**Exercise directions:**
Print the records below word for word, beginning with the first line and ending once the line containing "A Project On Roblox." is printed.

(Collected data entries)
※
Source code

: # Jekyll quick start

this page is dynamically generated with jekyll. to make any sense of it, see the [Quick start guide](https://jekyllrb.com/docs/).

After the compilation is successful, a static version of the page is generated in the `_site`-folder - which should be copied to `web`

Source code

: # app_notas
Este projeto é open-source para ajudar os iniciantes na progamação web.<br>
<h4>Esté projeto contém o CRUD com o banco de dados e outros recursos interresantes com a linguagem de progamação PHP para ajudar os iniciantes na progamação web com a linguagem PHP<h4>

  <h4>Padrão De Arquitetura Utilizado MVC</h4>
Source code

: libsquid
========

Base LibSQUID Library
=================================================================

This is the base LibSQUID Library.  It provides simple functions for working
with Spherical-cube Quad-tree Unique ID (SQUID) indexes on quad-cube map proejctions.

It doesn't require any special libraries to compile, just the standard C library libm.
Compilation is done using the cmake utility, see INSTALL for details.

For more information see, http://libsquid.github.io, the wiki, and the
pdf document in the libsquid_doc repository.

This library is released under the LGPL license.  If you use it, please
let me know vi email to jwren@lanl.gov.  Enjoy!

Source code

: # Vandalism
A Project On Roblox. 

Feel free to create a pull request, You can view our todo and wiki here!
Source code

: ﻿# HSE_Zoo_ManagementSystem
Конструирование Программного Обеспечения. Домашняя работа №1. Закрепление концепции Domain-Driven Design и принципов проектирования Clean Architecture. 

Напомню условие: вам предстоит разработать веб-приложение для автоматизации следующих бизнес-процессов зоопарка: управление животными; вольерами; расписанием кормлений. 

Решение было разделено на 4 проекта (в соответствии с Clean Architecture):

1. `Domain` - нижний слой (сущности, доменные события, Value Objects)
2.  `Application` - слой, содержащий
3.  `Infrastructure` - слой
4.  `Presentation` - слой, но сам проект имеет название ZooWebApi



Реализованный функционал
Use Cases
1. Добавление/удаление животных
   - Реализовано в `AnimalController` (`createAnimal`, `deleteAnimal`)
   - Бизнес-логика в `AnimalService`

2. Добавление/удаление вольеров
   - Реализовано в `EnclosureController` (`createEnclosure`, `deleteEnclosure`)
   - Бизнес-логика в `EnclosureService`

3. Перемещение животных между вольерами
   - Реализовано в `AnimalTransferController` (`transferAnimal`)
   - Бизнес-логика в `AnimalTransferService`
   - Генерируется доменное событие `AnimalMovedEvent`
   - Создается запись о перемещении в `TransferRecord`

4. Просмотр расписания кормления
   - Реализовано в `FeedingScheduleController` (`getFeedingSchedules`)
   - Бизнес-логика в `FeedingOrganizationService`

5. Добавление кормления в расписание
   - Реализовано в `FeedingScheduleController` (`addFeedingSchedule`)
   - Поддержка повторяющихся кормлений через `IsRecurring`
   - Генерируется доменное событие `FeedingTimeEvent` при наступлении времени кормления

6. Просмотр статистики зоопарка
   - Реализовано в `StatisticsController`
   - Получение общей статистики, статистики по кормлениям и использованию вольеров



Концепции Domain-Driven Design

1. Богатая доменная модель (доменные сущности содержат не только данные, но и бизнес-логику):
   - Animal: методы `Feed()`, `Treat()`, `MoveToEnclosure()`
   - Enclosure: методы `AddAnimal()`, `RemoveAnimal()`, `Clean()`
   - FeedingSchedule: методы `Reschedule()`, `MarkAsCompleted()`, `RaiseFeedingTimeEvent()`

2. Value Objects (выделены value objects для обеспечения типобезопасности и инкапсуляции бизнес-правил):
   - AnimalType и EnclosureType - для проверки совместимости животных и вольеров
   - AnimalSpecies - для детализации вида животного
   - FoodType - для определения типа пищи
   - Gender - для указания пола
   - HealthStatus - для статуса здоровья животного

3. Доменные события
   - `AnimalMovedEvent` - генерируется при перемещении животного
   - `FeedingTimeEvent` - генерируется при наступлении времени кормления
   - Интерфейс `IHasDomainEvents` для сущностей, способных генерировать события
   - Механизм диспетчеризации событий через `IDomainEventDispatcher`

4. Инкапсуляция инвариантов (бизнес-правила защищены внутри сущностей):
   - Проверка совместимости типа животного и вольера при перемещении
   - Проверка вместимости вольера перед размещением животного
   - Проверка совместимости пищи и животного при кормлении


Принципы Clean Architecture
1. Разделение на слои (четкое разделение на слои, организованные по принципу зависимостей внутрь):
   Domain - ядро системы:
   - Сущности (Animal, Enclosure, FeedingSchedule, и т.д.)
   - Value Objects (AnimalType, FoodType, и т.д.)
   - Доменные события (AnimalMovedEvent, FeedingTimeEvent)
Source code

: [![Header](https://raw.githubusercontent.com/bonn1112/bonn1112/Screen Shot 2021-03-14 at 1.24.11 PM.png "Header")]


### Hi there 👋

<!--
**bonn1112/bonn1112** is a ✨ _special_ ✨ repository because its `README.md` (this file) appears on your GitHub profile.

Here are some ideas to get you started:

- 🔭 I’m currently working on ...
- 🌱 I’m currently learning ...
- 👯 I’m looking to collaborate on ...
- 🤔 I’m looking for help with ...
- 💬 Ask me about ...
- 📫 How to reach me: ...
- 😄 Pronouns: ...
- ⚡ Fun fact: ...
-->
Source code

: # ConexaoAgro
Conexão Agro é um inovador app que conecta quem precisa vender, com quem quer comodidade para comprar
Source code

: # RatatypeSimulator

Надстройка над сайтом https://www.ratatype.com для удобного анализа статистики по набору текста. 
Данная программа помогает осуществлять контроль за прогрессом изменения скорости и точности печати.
※
**Task response:**
Source code

: # Jekyll quick start

this page is dynamically generated with jekyll. to make any sense of it, see the [Quick start guide](https://jekyllrb.com/docs/).

After the compilation is successful, a static version of the page is generated in the `_site`-folder - which should be copied to `web`

Source code

: # app_notas
Este projeto é open-source para ajudar os iniciantes na progamação web.<br>
<h4>Esté projeto contém o CRUD com o banco de dados e outros recursos interresantes com a linguagem de progamação PHP para ajudar os iniciantes na progamação web com a linguagem PHP<h4>

  <h4>Padrão De Arquitetura Utilizado MVC</h4>
Source code

: libsquid
========

Base LibSQUID Library
=================================================================

This is the base LibSQUID Library.  It provides simple functions for working
with Spherical-cube Quad-tree Unique ID (SQUID) indexes on quad-cube map proejctions.

It doesn't require any special libraries to compile, just the standard C library libm.
Compilation is done using the cmake utility, see INSTALL for details.

For more information see, http://libsquid.github.io, the wiki, and the
pdf document in the libsquid_doc repository.

This library is released under the LGPL license.  If you use it, please
let me know vi email to jwren@lanl.gov.  Enjoy!

Source code

: # Vandalism
A Project On Roblox. 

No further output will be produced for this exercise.